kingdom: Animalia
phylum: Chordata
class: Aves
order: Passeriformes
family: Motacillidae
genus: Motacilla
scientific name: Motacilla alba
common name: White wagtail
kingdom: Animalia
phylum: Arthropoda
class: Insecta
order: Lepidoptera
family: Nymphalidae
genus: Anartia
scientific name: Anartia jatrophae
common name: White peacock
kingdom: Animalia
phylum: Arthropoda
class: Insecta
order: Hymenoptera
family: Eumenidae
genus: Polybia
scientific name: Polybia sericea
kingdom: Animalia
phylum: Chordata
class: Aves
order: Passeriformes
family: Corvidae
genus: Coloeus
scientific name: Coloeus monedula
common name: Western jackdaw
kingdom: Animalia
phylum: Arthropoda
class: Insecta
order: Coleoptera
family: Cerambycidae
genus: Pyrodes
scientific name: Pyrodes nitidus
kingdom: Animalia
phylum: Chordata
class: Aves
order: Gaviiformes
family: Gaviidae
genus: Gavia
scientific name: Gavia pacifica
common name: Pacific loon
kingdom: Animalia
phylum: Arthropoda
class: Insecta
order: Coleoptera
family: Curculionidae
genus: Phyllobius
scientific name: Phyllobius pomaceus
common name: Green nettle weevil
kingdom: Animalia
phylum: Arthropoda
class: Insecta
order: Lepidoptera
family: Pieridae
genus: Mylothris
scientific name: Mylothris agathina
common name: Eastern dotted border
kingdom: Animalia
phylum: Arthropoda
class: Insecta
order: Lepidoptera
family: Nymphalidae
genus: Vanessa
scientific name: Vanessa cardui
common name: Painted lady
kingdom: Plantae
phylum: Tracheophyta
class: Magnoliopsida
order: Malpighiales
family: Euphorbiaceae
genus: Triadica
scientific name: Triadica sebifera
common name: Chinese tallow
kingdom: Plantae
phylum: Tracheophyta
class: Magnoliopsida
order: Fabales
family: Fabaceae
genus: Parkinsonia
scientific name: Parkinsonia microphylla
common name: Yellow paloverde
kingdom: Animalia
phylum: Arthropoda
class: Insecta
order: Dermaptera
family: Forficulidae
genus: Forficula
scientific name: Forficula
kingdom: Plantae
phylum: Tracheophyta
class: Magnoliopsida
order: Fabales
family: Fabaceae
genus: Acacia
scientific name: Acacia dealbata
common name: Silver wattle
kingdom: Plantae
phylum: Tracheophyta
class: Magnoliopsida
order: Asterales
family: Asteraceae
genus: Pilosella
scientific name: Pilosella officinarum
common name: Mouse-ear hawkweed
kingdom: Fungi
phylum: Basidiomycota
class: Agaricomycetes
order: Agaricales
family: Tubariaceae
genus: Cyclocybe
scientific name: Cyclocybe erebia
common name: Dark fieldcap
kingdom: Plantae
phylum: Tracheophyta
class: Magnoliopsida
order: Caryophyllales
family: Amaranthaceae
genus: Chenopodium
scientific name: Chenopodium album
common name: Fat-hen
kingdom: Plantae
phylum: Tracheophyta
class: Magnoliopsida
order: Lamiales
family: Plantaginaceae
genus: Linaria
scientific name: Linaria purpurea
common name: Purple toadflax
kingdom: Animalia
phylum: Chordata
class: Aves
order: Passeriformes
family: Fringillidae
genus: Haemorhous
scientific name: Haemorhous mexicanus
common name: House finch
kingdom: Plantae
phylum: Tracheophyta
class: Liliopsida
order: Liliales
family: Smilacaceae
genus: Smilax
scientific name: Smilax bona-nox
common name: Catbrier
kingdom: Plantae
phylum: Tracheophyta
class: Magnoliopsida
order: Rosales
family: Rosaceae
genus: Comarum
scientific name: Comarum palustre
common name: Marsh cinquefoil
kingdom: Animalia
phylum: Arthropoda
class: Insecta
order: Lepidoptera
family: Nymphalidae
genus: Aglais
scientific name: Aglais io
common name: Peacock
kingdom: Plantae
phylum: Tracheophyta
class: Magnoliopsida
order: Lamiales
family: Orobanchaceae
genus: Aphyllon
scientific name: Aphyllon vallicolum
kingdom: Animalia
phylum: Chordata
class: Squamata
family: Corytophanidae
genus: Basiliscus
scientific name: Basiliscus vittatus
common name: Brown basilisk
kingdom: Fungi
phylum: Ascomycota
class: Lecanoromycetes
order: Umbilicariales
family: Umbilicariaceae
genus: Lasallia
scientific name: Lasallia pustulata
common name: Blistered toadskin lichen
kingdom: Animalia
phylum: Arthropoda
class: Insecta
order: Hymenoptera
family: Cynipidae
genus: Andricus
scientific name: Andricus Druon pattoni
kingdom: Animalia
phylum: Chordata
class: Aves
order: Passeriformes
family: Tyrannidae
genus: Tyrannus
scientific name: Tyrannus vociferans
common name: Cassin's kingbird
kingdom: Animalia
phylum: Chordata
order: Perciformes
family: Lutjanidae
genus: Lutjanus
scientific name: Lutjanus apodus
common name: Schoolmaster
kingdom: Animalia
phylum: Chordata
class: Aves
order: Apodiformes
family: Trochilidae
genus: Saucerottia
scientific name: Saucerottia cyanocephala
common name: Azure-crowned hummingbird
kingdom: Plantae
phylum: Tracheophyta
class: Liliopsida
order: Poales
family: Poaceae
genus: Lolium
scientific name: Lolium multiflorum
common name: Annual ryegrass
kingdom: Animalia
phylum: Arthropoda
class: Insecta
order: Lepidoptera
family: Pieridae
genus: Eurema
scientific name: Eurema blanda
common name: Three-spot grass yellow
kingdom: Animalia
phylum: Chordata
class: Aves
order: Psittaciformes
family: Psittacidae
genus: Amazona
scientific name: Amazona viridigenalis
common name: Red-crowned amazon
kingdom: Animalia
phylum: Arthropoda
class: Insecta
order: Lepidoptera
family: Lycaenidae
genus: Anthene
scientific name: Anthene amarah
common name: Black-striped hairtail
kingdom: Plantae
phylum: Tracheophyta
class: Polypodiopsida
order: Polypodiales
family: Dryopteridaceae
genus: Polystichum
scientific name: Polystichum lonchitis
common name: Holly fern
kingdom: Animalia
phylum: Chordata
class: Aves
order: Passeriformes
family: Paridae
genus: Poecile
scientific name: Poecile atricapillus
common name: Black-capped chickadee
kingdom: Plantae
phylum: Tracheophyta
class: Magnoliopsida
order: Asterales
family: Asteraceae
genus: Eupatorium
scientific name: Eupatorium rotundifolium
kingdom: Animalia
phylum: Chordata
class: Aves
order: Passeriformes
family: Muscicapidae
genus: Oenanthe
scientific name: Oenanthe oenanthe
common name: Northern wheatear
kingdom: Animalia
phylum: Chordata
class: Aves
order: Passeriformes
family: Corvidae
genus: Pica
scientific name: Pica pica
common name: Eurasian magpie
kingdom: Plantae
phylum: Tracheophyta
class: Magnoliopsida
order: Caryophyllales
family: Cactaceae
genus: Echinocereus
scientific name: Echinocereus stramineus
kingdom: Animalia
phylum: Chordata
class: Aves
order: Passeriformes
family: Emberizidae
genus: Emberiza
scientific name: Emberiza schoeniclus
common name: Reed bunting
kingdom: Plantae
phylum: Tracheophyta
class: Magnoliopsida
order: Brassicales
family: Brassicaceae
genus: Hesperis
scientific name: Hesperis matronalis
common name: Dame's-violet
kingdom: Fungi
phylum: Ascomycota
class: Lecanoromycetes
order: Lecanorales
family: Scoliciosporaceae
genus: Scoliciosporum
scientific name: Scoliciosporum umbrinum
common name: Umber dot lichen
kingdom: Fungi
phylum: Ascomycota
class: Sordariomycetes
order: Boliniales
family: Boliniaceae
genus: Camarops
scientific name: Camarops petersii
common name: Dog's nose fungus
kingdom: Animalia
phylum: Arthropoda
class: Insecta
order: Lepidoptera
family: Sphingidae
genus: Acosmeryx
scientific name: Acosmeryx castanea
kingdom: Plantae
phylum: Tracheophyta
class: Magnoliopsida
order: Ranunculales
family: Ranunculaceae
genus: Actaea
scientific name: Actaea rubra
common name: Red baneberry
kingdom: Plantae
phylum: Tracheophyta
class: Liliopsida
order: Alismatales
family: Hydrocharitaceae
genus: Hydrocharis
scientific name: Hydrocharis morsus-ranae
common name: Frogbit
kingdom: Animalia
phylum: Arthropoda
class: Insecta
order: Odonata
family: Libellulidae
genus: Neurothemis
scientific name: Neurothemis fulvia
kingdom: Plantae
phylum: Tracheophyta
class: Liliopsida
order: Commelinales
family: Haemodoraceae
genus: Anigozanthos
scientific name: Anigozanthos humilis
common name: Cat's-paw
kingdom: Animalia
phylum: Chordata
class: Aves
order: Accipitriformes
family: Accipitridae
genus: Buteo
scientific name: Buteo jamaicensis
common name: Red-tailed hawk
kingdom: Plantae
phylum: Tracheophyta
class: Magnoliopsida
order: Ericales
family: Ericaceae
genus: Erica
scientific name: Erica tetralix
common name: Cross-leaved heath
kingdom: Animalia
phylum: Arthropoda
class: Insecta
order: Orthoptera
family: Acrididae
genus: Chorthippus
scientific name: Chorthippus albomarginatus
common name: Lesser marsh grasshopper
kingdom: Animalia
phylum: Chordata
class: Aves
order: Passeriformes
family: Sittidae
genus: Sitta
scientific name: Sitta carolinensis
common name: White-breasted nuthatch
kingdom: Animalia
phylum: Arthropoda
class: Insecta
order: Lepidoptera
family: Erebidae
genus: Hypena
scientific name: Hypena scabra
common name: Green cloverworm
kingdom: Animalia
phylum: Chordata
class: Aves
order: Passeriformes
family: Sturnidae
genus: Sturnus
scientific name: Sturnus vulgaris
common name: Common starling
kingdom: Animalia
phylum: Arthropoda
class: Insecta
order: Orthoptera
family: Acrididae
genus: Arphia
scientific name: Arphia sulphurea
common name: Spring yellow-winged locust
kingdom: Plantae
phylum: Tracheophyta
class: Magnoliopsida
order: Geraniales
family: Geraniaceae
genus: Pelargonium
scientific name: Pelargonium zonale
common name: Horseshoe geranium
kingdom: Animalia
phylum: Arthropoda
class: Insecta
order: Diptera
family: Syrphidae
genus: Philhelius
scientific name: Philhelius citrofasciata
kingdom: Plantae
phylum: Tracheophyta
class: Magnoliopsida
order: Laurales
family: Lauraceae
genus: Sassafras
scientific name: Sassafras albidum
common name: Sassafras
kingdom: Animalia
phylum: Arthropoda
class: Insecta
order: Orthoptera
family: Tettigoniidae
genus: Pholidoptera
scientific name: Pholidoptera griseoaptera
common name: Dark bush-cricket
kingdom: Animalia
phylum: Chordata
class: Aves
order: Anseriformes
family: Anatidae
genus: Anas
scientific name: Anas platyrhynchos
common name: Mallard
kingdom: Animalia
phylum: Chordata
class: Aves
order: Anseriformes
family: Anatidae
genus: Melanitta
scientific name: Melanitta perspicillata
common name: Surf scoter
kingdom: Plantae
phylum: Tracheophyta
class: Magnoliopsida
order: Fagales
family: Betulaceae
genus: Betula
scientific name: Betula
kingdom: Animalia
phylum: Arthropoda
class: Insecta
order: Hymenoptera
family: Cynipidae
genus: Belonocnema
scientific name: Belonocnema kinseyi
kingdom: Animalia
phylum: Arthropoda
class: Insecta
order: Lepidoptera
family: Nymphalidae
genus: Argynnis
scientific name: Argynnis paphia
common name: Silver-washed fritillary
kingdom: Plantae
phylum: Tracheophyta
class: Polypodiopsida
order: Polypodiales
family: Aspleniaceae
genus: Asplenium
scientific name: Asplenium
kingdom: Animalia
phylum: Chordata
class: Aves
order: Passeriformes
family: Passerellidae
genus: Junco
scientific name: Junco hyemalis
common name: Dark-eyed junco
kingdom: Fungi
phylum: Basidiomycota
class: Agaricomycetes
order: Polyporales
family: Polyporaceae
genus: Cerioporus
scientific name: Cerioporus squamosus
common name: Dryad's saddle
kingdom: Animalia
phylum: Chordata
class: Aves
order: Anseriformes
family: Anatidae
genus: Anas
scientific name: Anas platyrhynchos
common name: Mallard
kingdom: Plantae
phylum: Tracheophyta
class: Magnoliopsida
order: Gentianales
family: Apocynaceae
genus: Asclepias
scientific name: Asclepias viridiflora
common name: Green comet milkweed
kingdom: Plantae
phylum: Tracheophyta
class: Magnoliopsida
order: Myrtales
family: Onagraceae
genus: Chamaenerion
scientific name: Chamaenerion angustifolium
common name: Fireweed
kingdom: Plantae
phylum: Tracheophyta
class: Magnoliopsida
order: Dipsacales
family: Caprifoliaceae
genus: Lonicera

**JOB**
Recast the records as a two-column CSV with the headers "prompt" and "response", one row per line, starting at the beginning of the records and ending at the line containing "genus: Vanessa", both ends included. Put each field in double quotes and turn any line breaks into spaces.

**COMPLETED TASK**
prompt,response
"kingdom:","Animalia"
"phylum:","Chordata"
"class:","Aves"
"order:","Passeriformes"
"family:","Motacillidae"
"genus:","Motacilla"
"scientific name:","Motacilla alba"
"common name:","White wagtail"
"kingdom:","Animalia"
"phylum:","Arthropoda"
"class:","Insecta"
"order:","Lepidoptera"
"family:","Nymphalidae"
"genus:","Anartia"
"scientific name:","Anartia jatrophae"
"common name:","White peacock"
"kingdom:","Animalia"
"phylum:","Arthropoda"
"class:","Insecta"
"order:","Hymenoptera"
"family:","Eumenidae"
"genus:","Polybia"
"scientific name:","Polybia sericea"
"kingdom:","Animalia"
"phylum:","Chordata"
"class:","Aves"
"order:","Passeriformes"
"family:","Corvidae"
"genus:","Coloeus"
"scientific name:","Coloeus monedula"
"common name:","Western jackdaw"
"kingdom:","Animalia"
"phylum:","Arthropoda"
"class:","Insecta"
"order:","Coleoptera"
"family:","Cerambycidae"
"genus:","Pyrodes"
"scientific name:","Pyrodes nitidus"
"kingdom:","Animalia"
"phylum:","Chordata"
"class:","Aves"
"order:","Gaviiformes"
"family:","Gaviidae"
"genus:","Gavia"
"scientific name:","Gavia pacifica"
"common name:","Pacific loon"
"kingdom:","Animalia"
"phylum:","Arthropoda"
"class:","Insecta"
"order:","Coleoptera"
"family:","Curculionidae"
"genus:","Phyllobius"
"scientific name:","Phyllobius pomaceus"
"common name:","Green nettle weevil"
"kingdom:","Animalia"
"phylum:","Arthropoda"
"class:","Insecta"
"order:","Lepidoptera"
"family:","Pieridae"
"genus:","Mylothris"
"scientific name:","Mylothris agathina"
"common name:","Eastern dotted border"
"kingdom:","Animalia"
"phylum:","Arthropoda"
"class:","Insecta"
"order:","Lepidoptera"
"family:","Nymphalidae"
"genus:","Vanessa"